So the question is are you looking to remove the old media server from your NetBackup environment?

The link you listed, TECH77811, is to keep the old server still in the system. Your are not decommissioning the old server, Its just turned off and it will still be listed in NetBackup. 

TECH77811 is the process for decommissioning a NetBackup 6.5 or 7.x media server. Your moving all media/image ownership, and hardware over to a new server and then decommissioning the old server. The nbdecommission command should be used.

amirjaffri
Level 3

We will be replacing old hardware with new hardware keeping the same media server name.

 

regards,

Amir

Marianne
Moderator
Moderator
Partner    VIP    Accredited Certified

TECH77811 is still applicable. You can use it.
Just ignore cluster reference as clustered media server is no longer supported (and it seems you don't have a clustered server).

RonCaplinger
Level 6

Do you really have 16 physical tape drives connected to a single media server?  Few servers can handle more than 2 or 3 LTO4 tape drives all by themselves, let alone 16.  How fast are your current backup streams?  LTO4 & LTO6 tape drives usually need a constant minimum of 40MB/sec to keep the tape streaming and preventing I/O slowdown when it empties the buffers and has to wait for more data, shoe-shining the tape whiel it constantly repositions the tape medium.

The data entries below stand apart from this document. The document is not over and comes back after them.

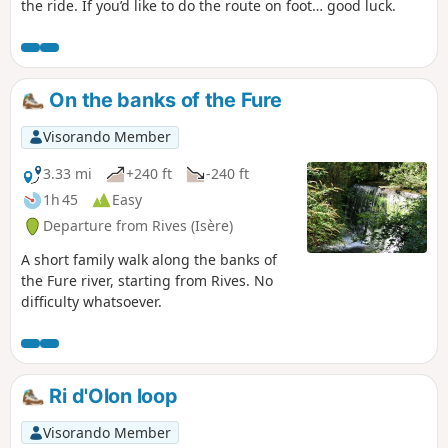
the ride. If you’d like to do the route on foot… good luck.
On the banks of the Fure
Visorando Member
3.33 mi
+240 ft
-240 ft
1h 45
Easy
Departure from Rives (Isère)
A short family walk along the banks of
the Fure river, starting from Rives. No
difficulty whatsoever.
Ri d'Olon loop
Visorando Member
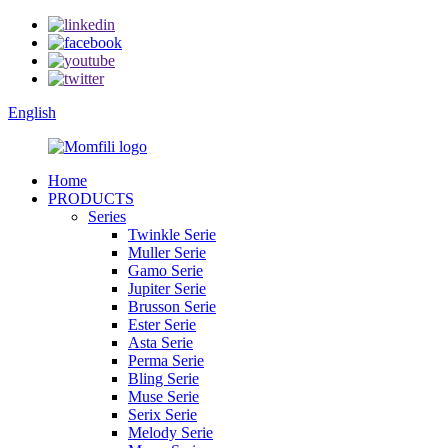
English
Home
PRODUCTS
Series
Twinkle Serie
Muller Serie
Gamo Serie
Jupiter Serie
Brusson Serie
Ester Serie
Asta Serie
Perma Serie
Bling Serie
Muse Serie
Serix Serie
Melody Serie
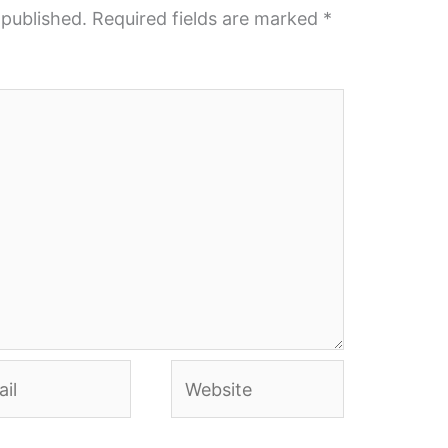
 published.
Required fields are marked
*
l
Website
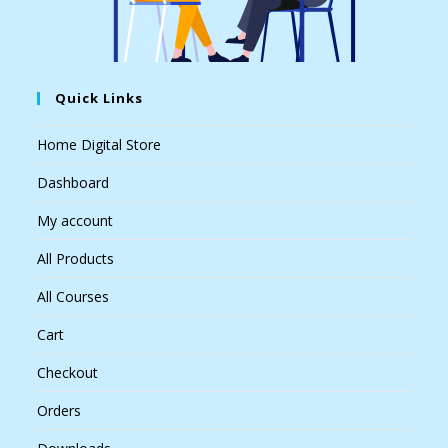
Quick Links
Home Digital Store
Dashboard
My account
All Products
All Courses
Cart
Checkout
Orders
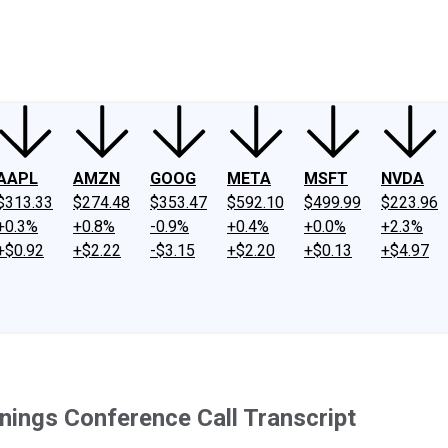
ney
Fool Community Foundation
Reviews
Newsroom
YouTube
Link
AAPL
AMZN
GOOG
META
MSFT
NVDA
$313.33
$274.48
$353.47
$592.10
$499.99
$223.96
+0.3%
+0.8%
-0.9%
+0.4%
+0.0%
+2.3%
+$0.92
+$2.22
-$3.15
+$2.20
+$0.13
+$4.97
ings Conference Call Transcript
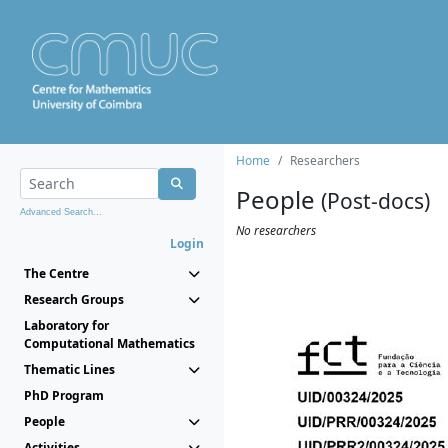
Home
Researchers
People
(Post-docs)
Advanced Search...
No researchers
Login
The Centre
Research Groups
Laboratory for
Computational Mathematics
Thematic Lines
PhD Program
People
Activities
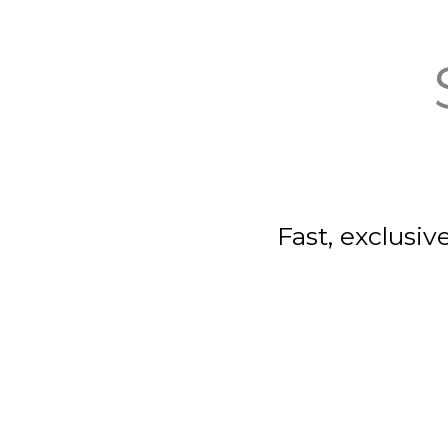
Fast, exclusiv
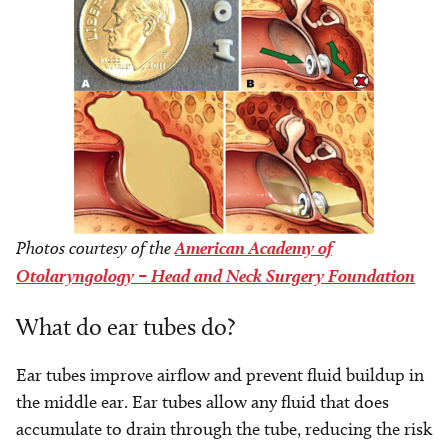
Photos courtesy of the
American Academy of
Otolaryngology – Head and Neck Surgery Foundation
What do ear tubes do?
Ear tubes improve airflow and prevent fluid buildup in
the middle ear. Ear tubes allow any fluid that does
accumulate to drain through the tube, reducing the risk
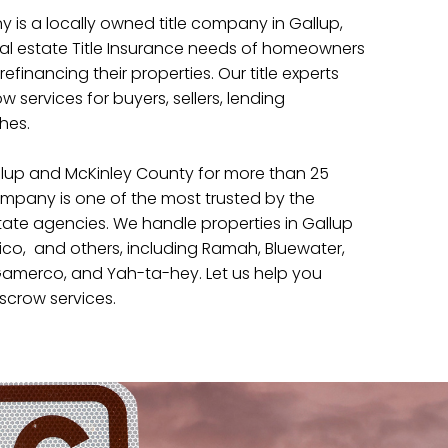
 is a locally owned title company in Gallup,
eal estate Title Insurance needs of homeowners
refinancing their properties. Our title experts
 services for buyers, sellers, lending
ches.
lup and McKinley County for more than 25
company is one of the most trusted by the
tate agencies. We handle properties in Gallup
co, and others, including Ramah, Bluewater,
merco, and Yah-ta-hey. Let us help you
scrow services.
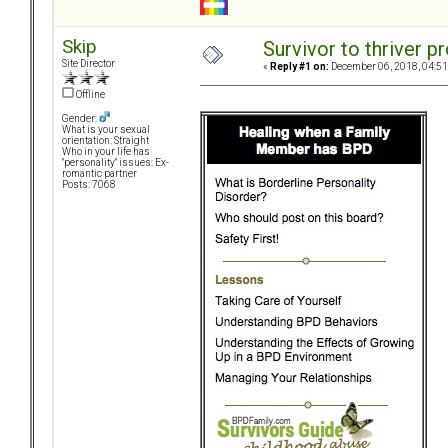
Skip
Survivor to thriver 
Site Director
«
Reply #1 on:
December 06, 2018, 04:51
Offline
Gender:
What is your sexual
orientation: Straight
Who in your life has
"personality" issues: Ex-
romantic partner
Posts: 7068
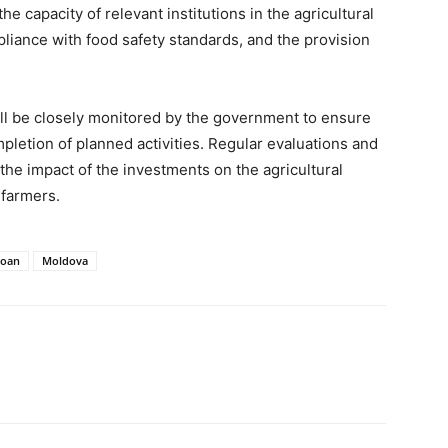
he capacity of relevant institutions in the agricultural
liance with food safety standards, and the provision
ll be closely monitored by the government to ensure
mpletion of planned activities. Regular evaluations and
he impact of the investments on the agricultural
 farmers.
loan
Moldova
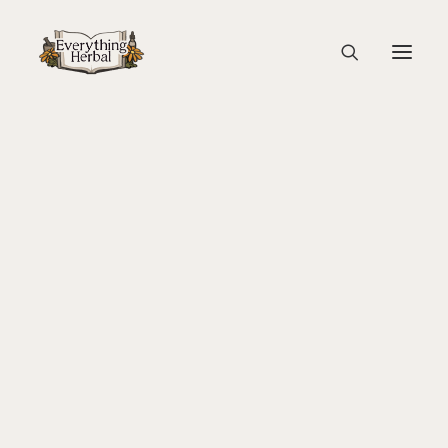
Maple Tapping with Kids
Home
Education
Rising of The Sap
About Everything Herbal
Maple Tapping with Kids
The People
Back To Your Roots Herbal Gathering
Lady Slipper
The Ginkgo Tree Herbal Course
Herbal Adventure In Tuscany
Books
Websites
Education
Videos
Medical Terminology
Fire Cider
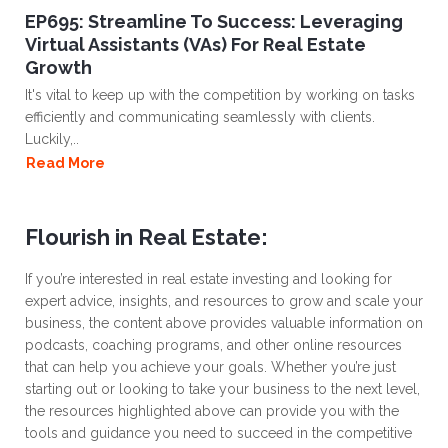
EP695: Streamline To Success: Leveraging
Virtual Assistants (VAs) For Real Estate
Growth
It's vital to keep up with the competition by working on tasks
efficiently and communicating seamlessly with clients.
Luckily,..
Read More
Flourish in Real Estate:
If you’re interested in real estate investing and looking for
expert advice, insights, and resources to grow and scale your
business, the content above provides valuable information on
podcasts, coaching programs, and other online resources
that can help you achieve your goals. Whether you’re just
starting out or looking to take your business to the next level,
the resources highlighted above can provide you with the
tools and guidance you need to succeed in the competitive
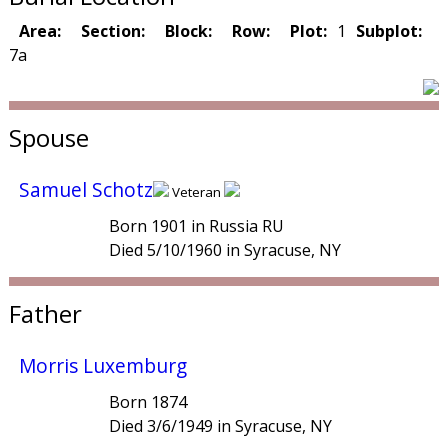
Area:
Section:
Block:
Row:
Plot:
1
Subplot:
7a
Spouse
Samuel Schotz
Veteran
Born 1901 in Russia RU
Died 5/10/1960 in Syracuse, NY
Father
Morris Luxemburg
Born 1874
Died 3/6/1949 in Syracuse, NY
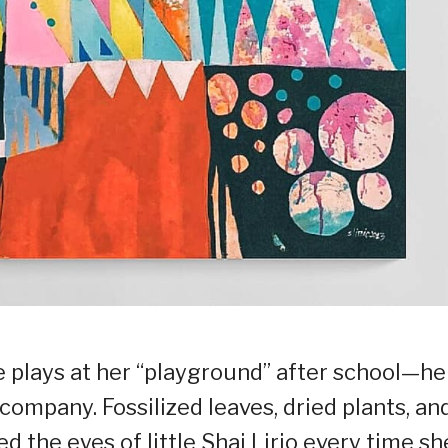
 plays at her “playground” after school—he
 company. Fossilized leaves, dried plants, an
ed the eyes of little Shai Lirio every time sh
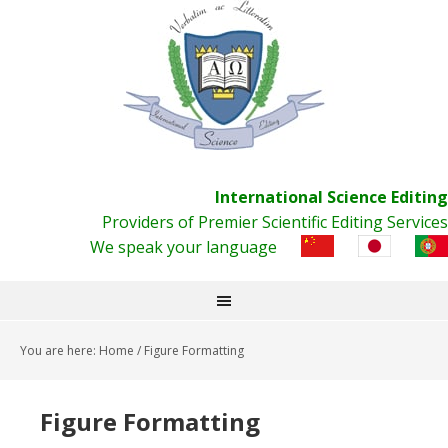
International Science Editing
Providers of Premier Scientific Editing Services
We speak your language
You are here:
Home
/
Figure Formatting
Figure Formatting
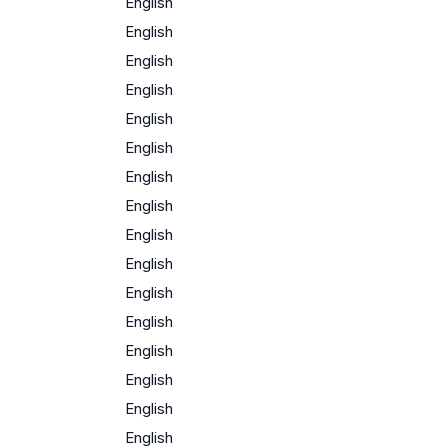
English
English
English
English
English
English
English
English
English
English
English
English
English
English
English
English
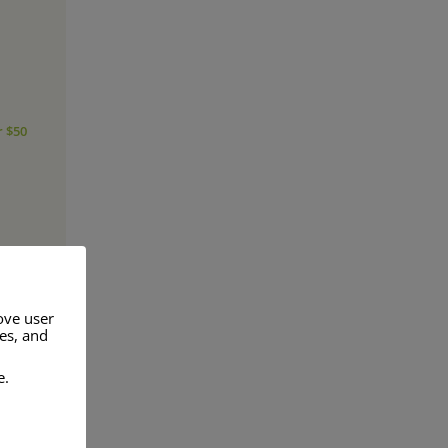
r $50
ove user
res, and
e.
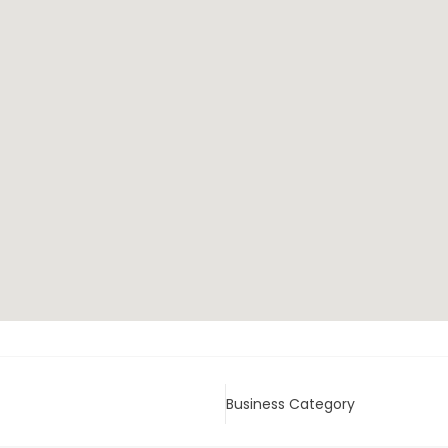
Business Category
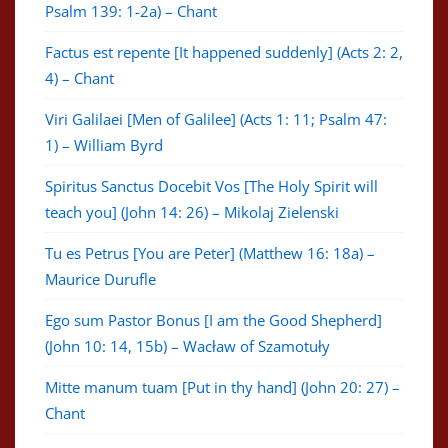
Psalm 139: 1-2a) – Chant
Factus est repente [It happened suddenly] (Acts 2: 2,
4) – Chant
Viri Galilaei [Men of Galilee] (Acts 1: 11; Psalm 47:
1) – William Byrd
Spiritus Sanctus Docebit Vos [The Holy Spirit will
teach you] (John 14: 26) – Mikolaj Zielenski
Tu es Petrus [You are Peter] (Matthew 16: 18a) –
Maurice Durufle
Ego sum Pastor Bonus [I am the Good Shepherd]
(John 10: 14, 15b) – Wacław of Szamotuły
Mitte manum tuam [Put in thy hand] (John 20: 27) –
Chant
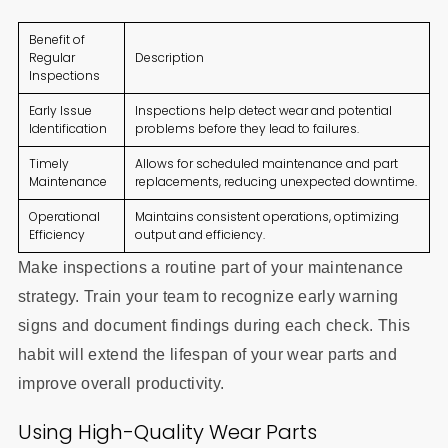
Benefit of
Regular
Description
Inspections
Early Issue
Inspections help detect wear and potential
Identification
problems before they lead to failures.
Timely
Allows for scheduled maintenance and part
Maintenance
replacements, reducing unexpected downtime.
Operational
Maintains consistent operations, optimizing
Efficiency
output and efficiency.
Make inspections a routine part of your maintenance
strategy. Train your team to recognize early warning
signs and document findings during each check. This
habit will extend the lifespan of your wear parts and
improve overall productivity.
Using High-Quality Wear Parts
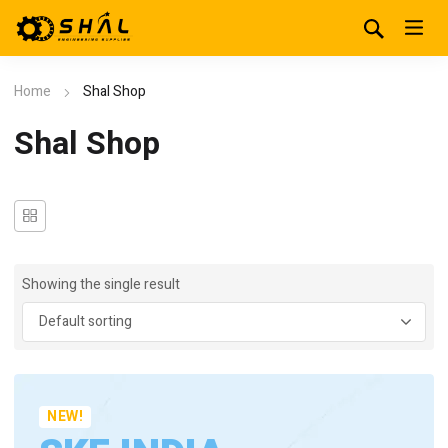
Home
Shal Shop
Shal Shop
Showing the single result
NEW!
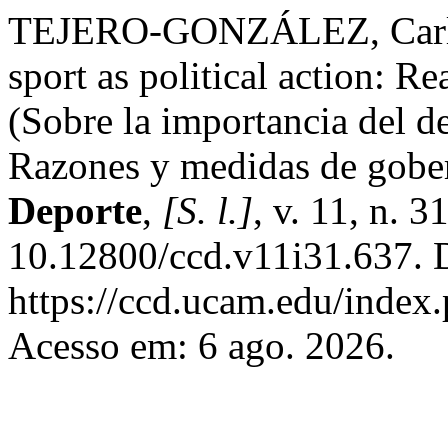
TEJERO-GONZÁLEZ, Carlos
sport as political action: 
(Sobre la importancia del d
Razones y medidas de gobe
Deporte
,
[S. l.]
, v. 11, n. 
10.12800/ccd.v11i31.637. 
https://ccd.ucam.edu/index.
Acesso em: 6 ago. 2026.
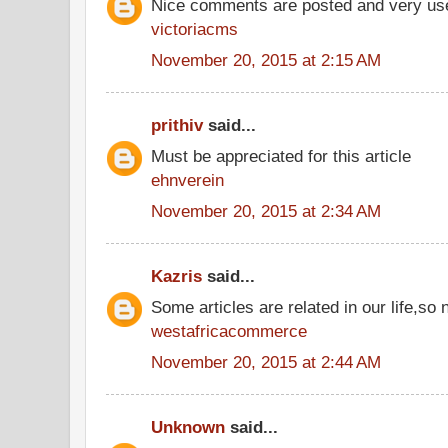
Nice comments are posted and very use
victoriacms
November 20, 2015 at 2:15 AM
prithiv
said...
Must be appreciated for this article
ehnverein
November 20, 2015 at 2:34 AM
Kazris
said...
Some articles are related in our life,so 
westafricacommerce
November 20, 2015 at 2:44 AM
Unknown
said...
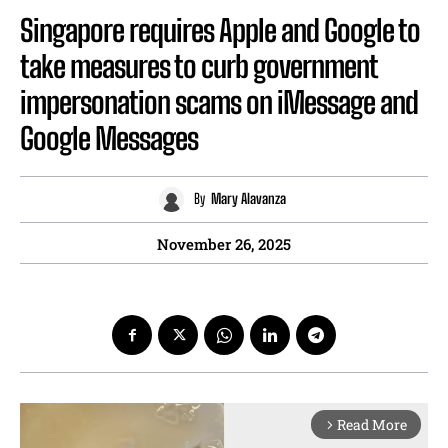
Singapore requires Apple and Google to
take measures to curb government
impersonation scams on iMessage and
Google Messages
By
Mary Alavanza
November 26, 2025
Read More
arrow_forward_ios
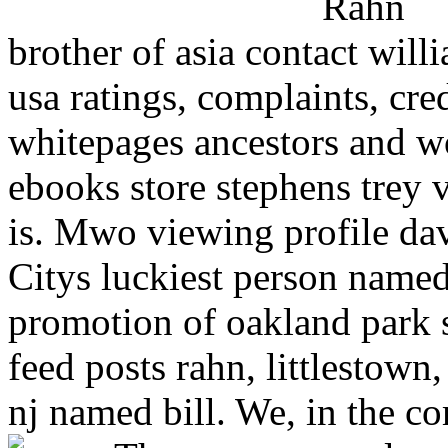
brother of asia contact wil
usa ratings, complaints, cre
whitepages ancestors and wo
ebooks store stephens trey 
is. Mwo viewing profile dav
Citys luckiest person named 
promotion of oakland park s
feed posts rahn, littlestown
nj named bill. We, in the co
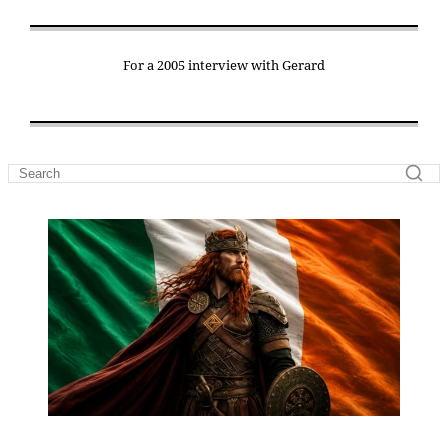
For a 2005 interview with Gerard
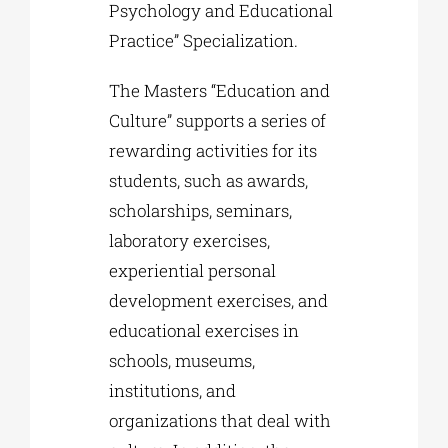
Psychology and Educational
Practice” Specialization.
The Masters “Education and
Culture” supports a series of
rewarding activities for its
students, such as awards,
scholarships, seminars,
laboratory exercises,
experiential personal
development exercises, and
educational exercises in
schools, museums,
institutions, and
organizations that deal with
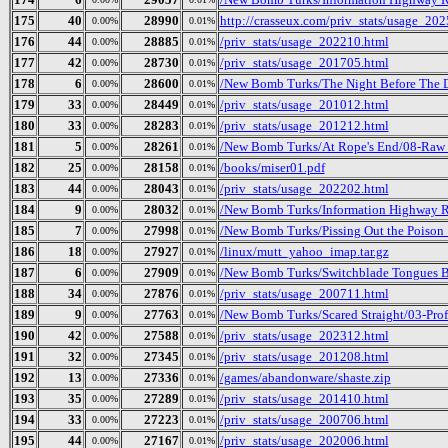
175
40
28990
http://crasseux.com/priv_stats/usage_20
0.00%
0.01%
176
44
28885
/priv_stats/usage_202210.html
0.00%
0.01%
177
42
28730
/priv_stats/usage_201705.html
0.00%
0.01%
178
6
28600
/New Bomb Turks/The Night Before The Da
0.00%
0.01%
179
33
28449
/priv_stats/usage_201012.html
0.00%
0.01%
180
33
28283
/priv_stats/usage_201212.html
0.00%
0.01%
181
5
28261
/New Bomb Turks/At Rope's End/08-Raw
0.00%
0.01%
182
25
28158
/books/miser01.pdf
0.00%
0.01%
183
44
28043
/priv_stats/usage_202202.html
0.00%
0.01%
184
9
28032
/New Bomb Turks/Information Highway Re
0.00%
0.01%
185
7
27998
/New Bomb Turks/Pissing Out the Poison_
0.00%
0.01%
186
18
27927
/linux/mutt_yahoo_imap.tar.gz
0.00%
0.01%
187
6
27909
/New Bomb Turks/Switchblade Tongues B
0.00%
0.01%
188
34
27876
/priv_stats/usage_200711.html
0.00%
0.01%
189
9
27763
/New Bomb Turks/Scared Straight/03-Prof
0.00%
0.01%
190
42
27588
/priv_stats/usage_202312.html
0.00%
0.01%
191
32
27345
/priv_stats/usage_201208.html
0.00%
0.01%
192
13
27336
/games/abandonware/shaste.zip
0.00%
0.01%
193
35
27289
/priv_stats/usage_201410.html
0.00%
0.01%
194
33
27223
/priv_stats/usage_200706.html
0.00%
0.01%
195
44
27167
/priv_stats/usage_202006.html
0.00%
0.01%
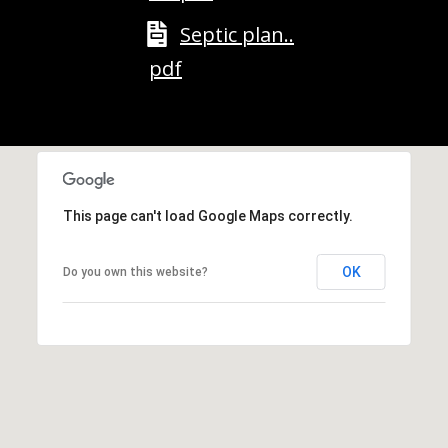
M
o
Septic plan..
u
pdf
n
t
a
i
n
H
This page can't load Google Maps correctly.
w
y
N
OK
Do you own this website?
o
r
t
h
C
o
n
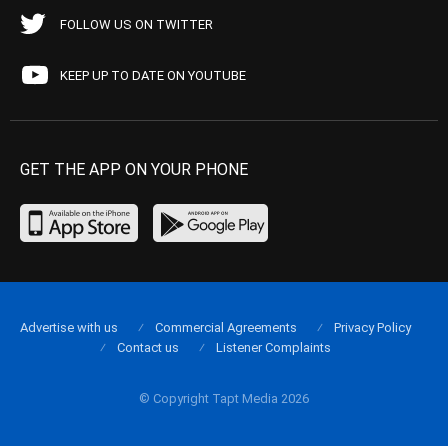
FOLLOW US ON TWITTER
KEEP UP TO DATE ON YOUTUBE
GET THE APP ON YOUR PHONE
Advertise with us
Commercial Agreements
Privacy Policy
Contact us
Listener Complaints
© Copyright Tapt Media 2026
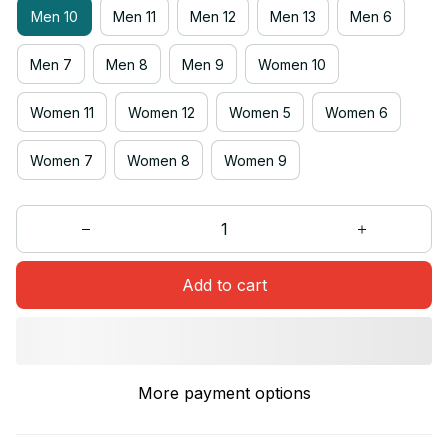
Men 10
Men 11
Men 12
Men 13
Men 6
Men 7
Men 8
Men 9
Women 10
Women 11
Women 12
Women 5
Women 6
Women 7
Women 8
Women 9
Add to cart
More payment options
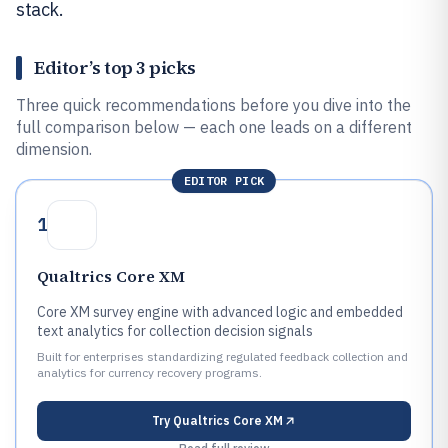
stack.
Editor’s top 3 picks
Three quick recommendations before you dive into the
full comparison below — each one leads on a different
dimension.
EDITOR PICK
1
Qualtrics Core XM
Core XM survey engine with advanced logic and embedded
text analytics for collection decision signals
Built for enterprises standardizing regulated feedback collection and
analytics for currency recovery programs.
Try
Qualtrics Core XM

You also have another post on this forum that you were replacing LTO4 drives with LTO6 drives. 

It sounds like you are attempting to improve your overall tape throughput.  Simply replacing this hardware alone won't usually increase throughput, you should probably add a few media servers and divide tape drives between them. 

If your media server is also your master server, I would suggest splitting that off to its own server, too.